- _Exercise directions_
Swap "Page size" for "Canvas size" in every one of the records below, leaving all other text unchanged, and leave the pictures out of your answer.

(Element position data)
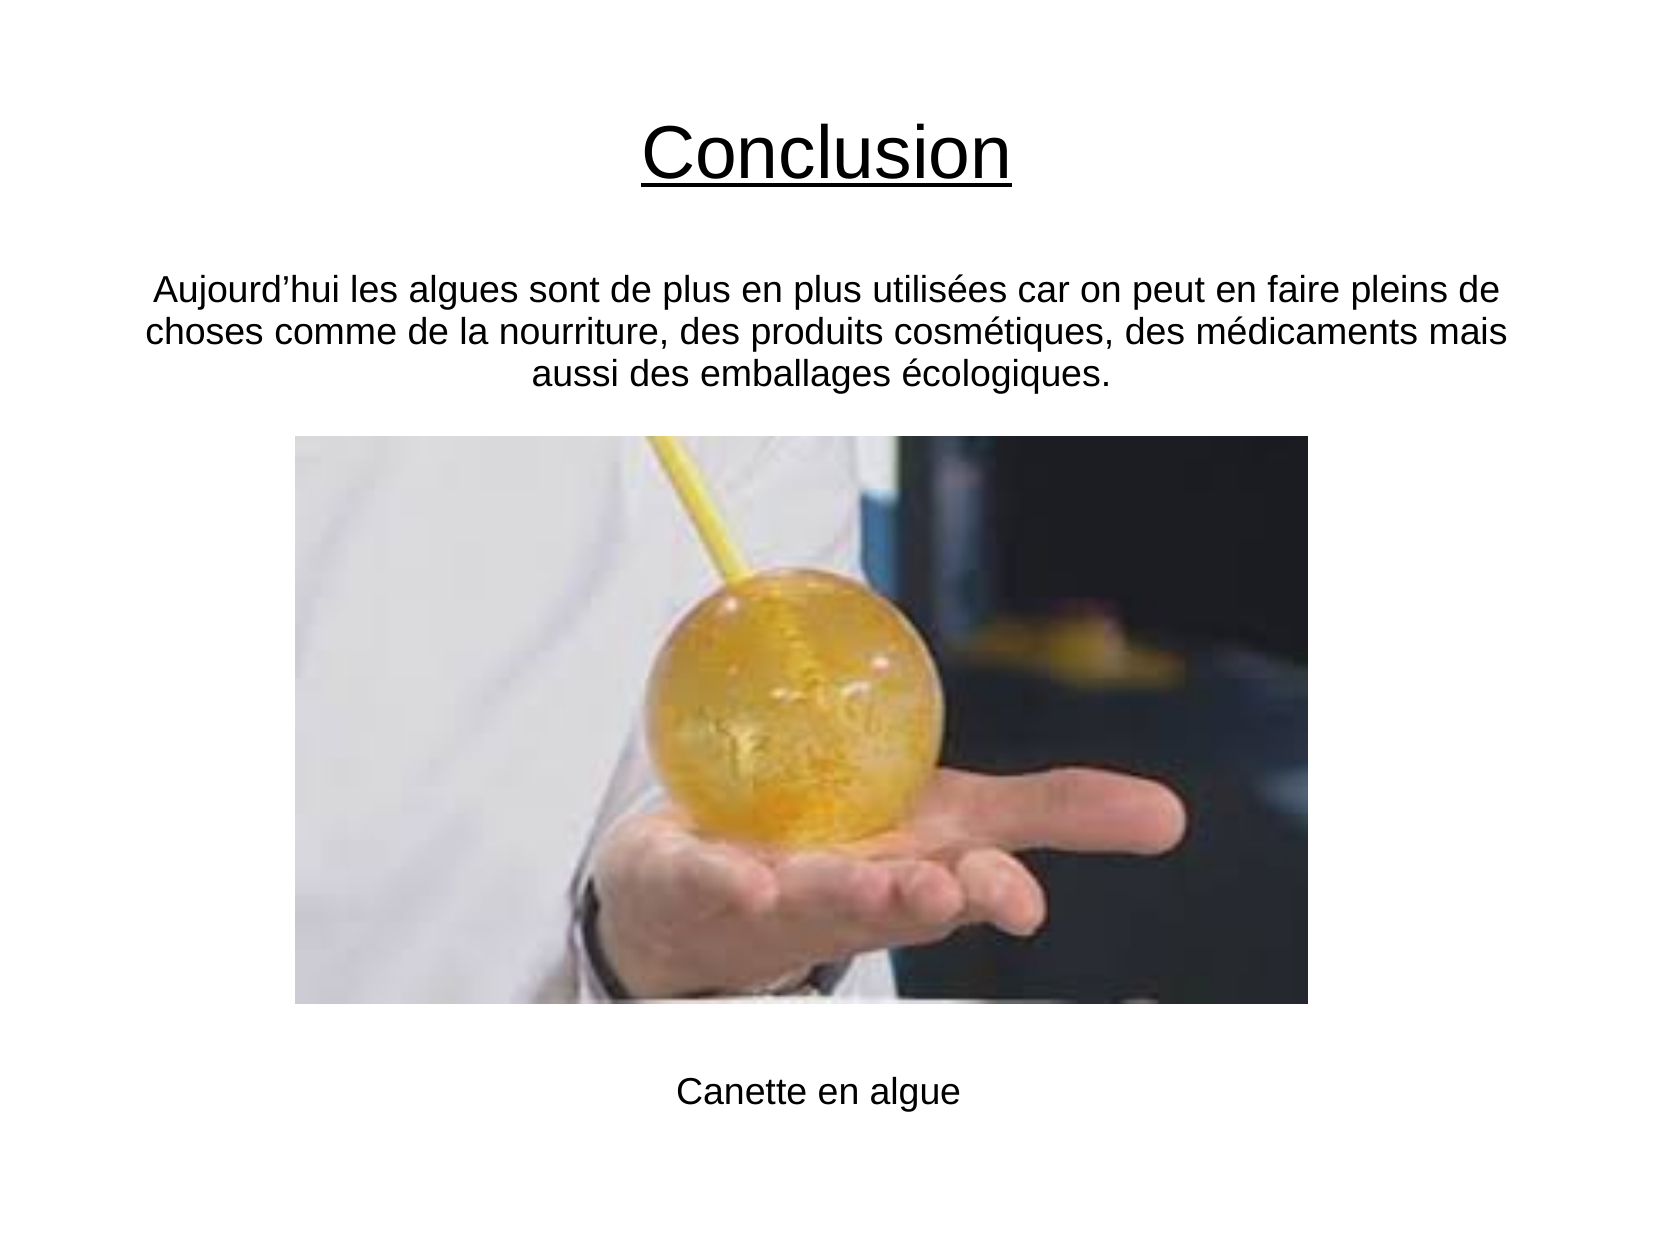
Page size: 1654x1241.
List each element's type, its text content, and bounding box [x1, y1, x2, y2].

text_box Aujourd’hui les algues sont de plus en plus utilisées car on peut en faire pleins de choses comme de la nourriture, des produits cosmétiques, des médicaments mais aussi des emballages écologiques. [129, 260, 1524, 402]
title Conclusion [82, 49, 1571, 257]
text_box Canette en algue [661, 1062, 1004, 1120]
picture [295, 436, 1308, 1004]
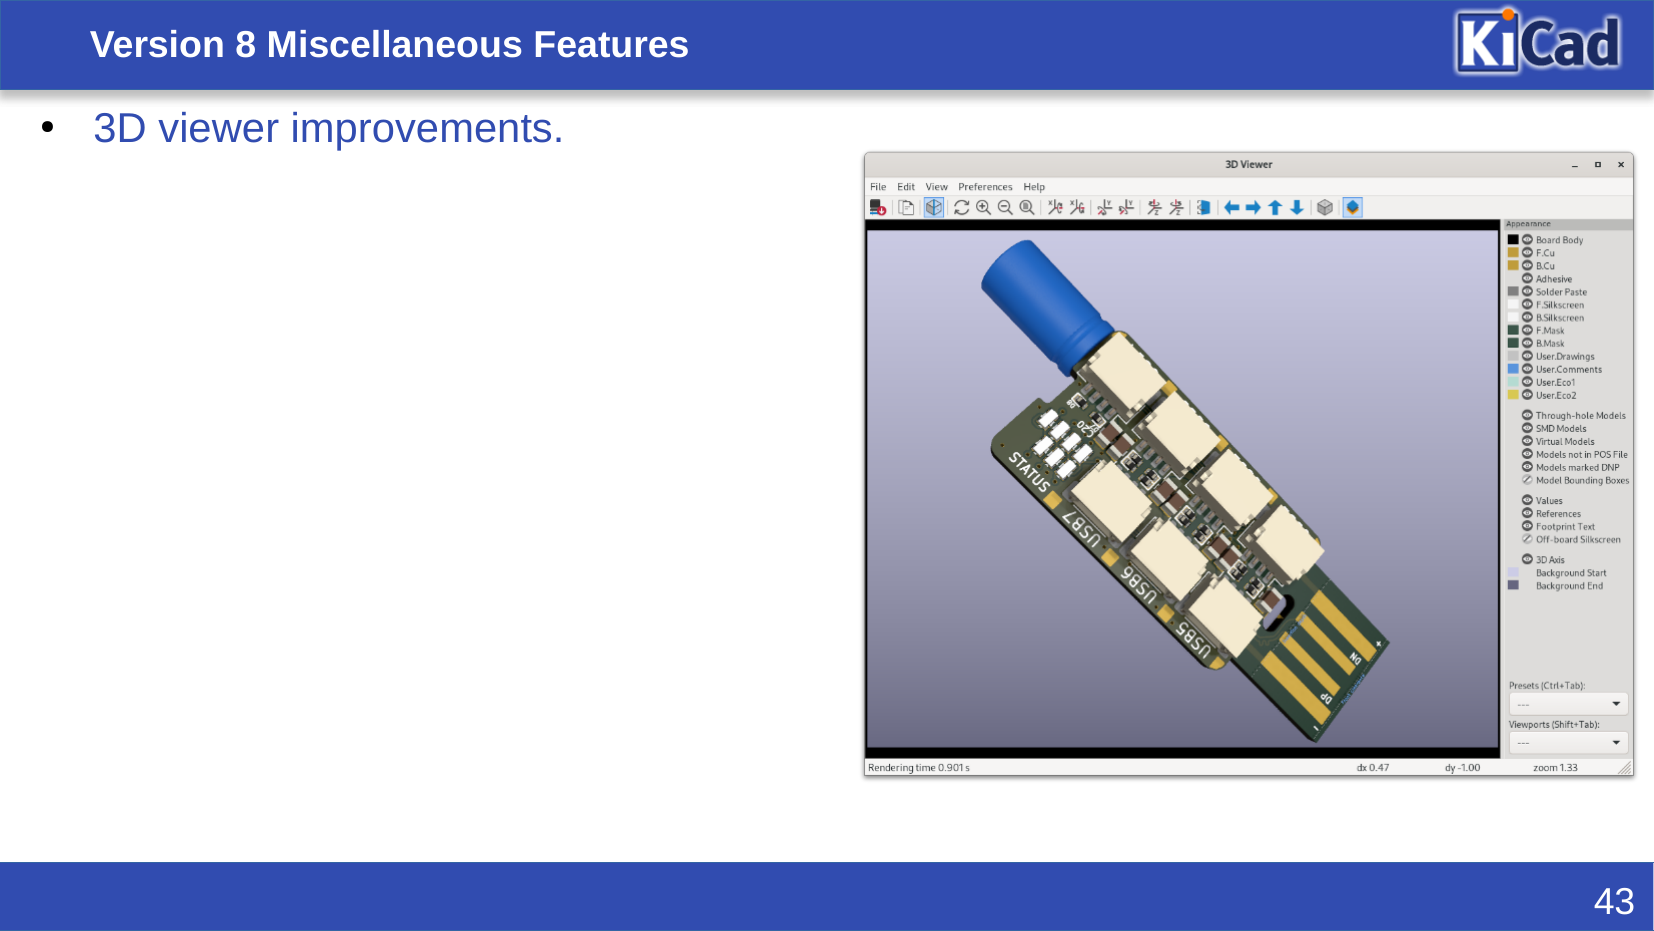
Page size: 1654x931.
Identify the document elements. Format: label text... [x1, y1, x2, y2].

text_box Version 8 Miscellaneous Features [0, 0, 1412, 90]
list 3D viewer improvements. [22, 105, 811, 856]
text_box <number> [1387, 873, 1651, 931]
text_box [0, 862, 1654, 931]
picture [1412, 0, 1654, 92]
picture [855, 144, 1643, 787]
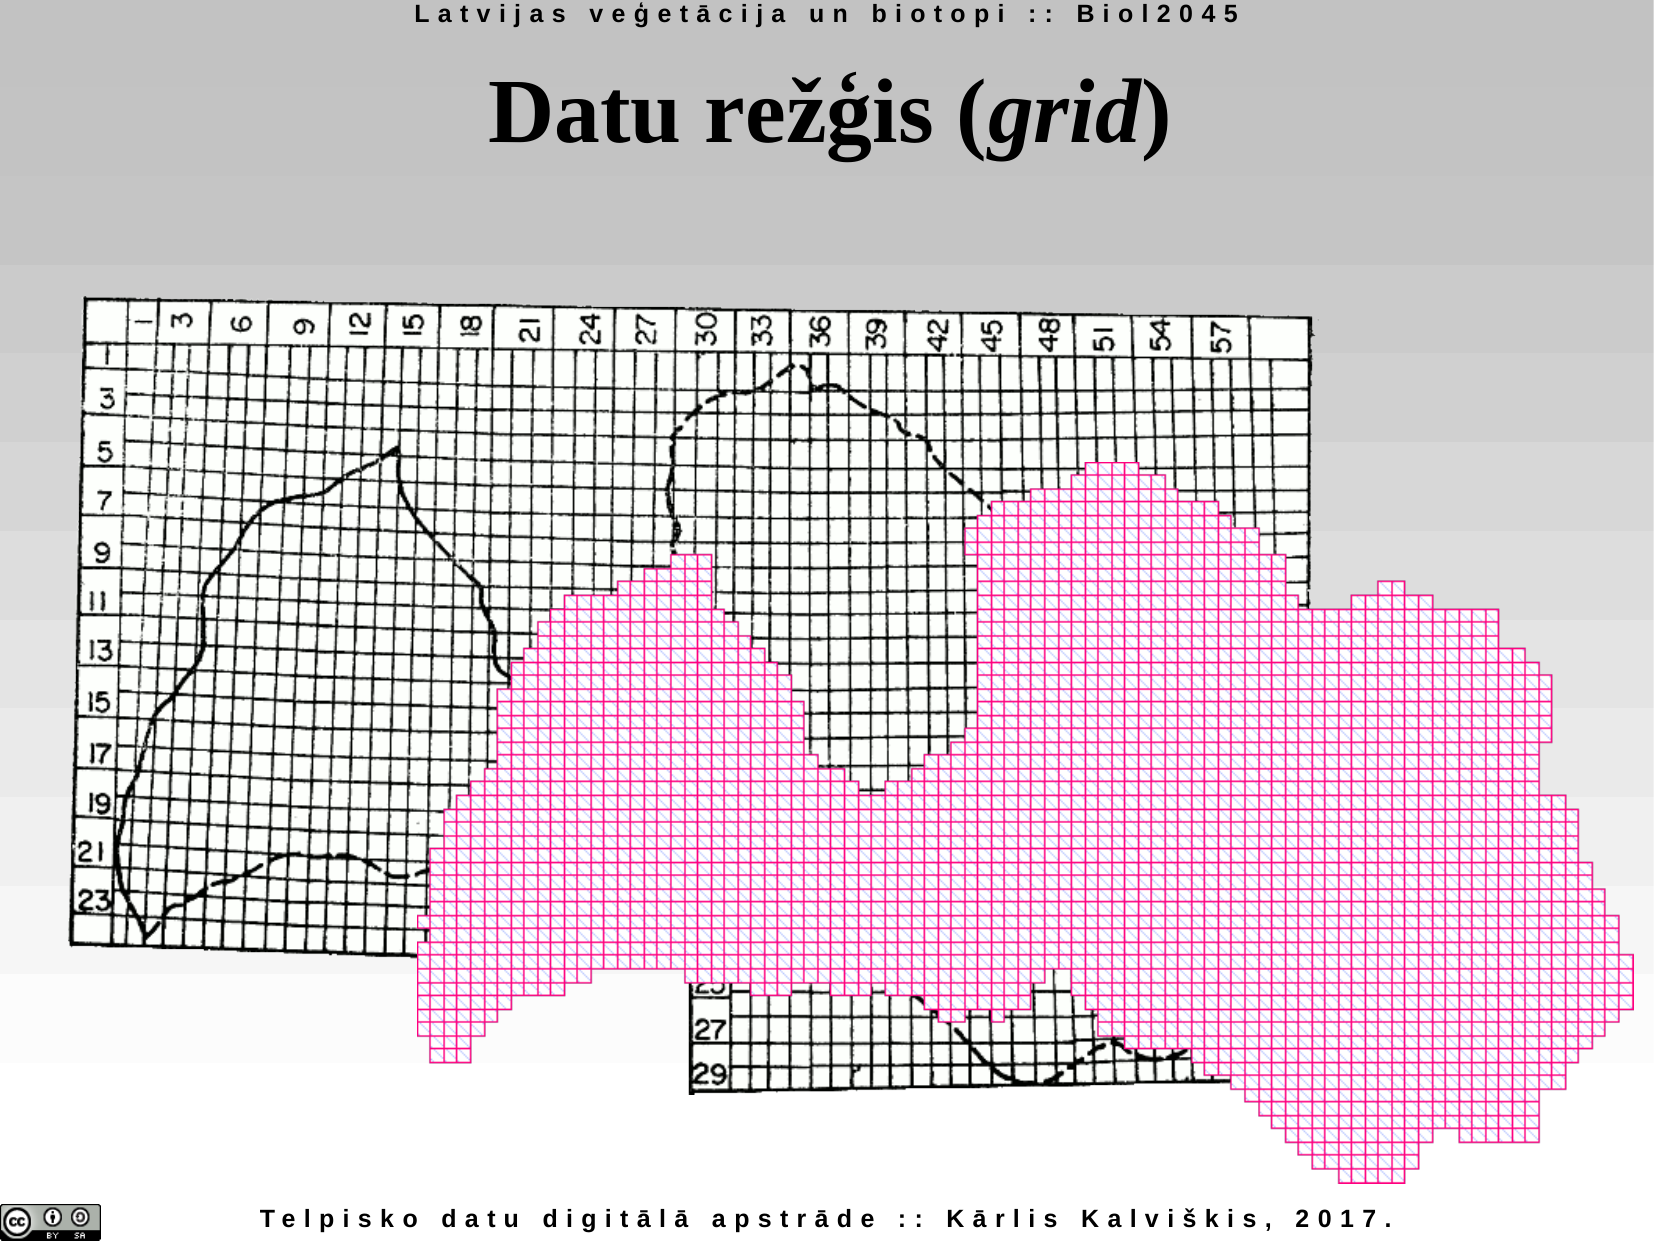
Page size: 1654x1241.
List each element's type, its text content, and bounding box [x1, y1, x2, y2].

- _Solution to this task_
Canvas size: 1654x1241.
List each element's type, its text content, and bounding box [x1, y1, x2, y2].

text_box Aujourd’hui les algues sont de plus en plus utilisées car on peut en faire pleins de choses comme de la nourriture, des produits cosmétiques, des médicaments mais aussi des emballages écologiques. [129, 260, 1524, 402]
title Conclusion [82, 49, 1571, 257]
text_box Canette en algue [661, 1062, 1004, 1120]
picture [295, 436, 1308, 1004]
Canvas size: 1654x931.
Identify the document elements. Format: label text... [x1, y1, x2, y2].

text_box Version 8 Miscellaneous Features [0, 0, 1412, 90]
list 3D viewer improvements. [22, 105, 811, 856]
text_box <number> [1387, 873, 1651, 931]
text_box [0, 862, 1654, 931]
picture [1412, 0, 1654, 92]
picture [855, 144, 1643, 787]
Canvas size: 1654x1241.
List each element's type, its text content, and bounding box [x1, y1, x2, y2].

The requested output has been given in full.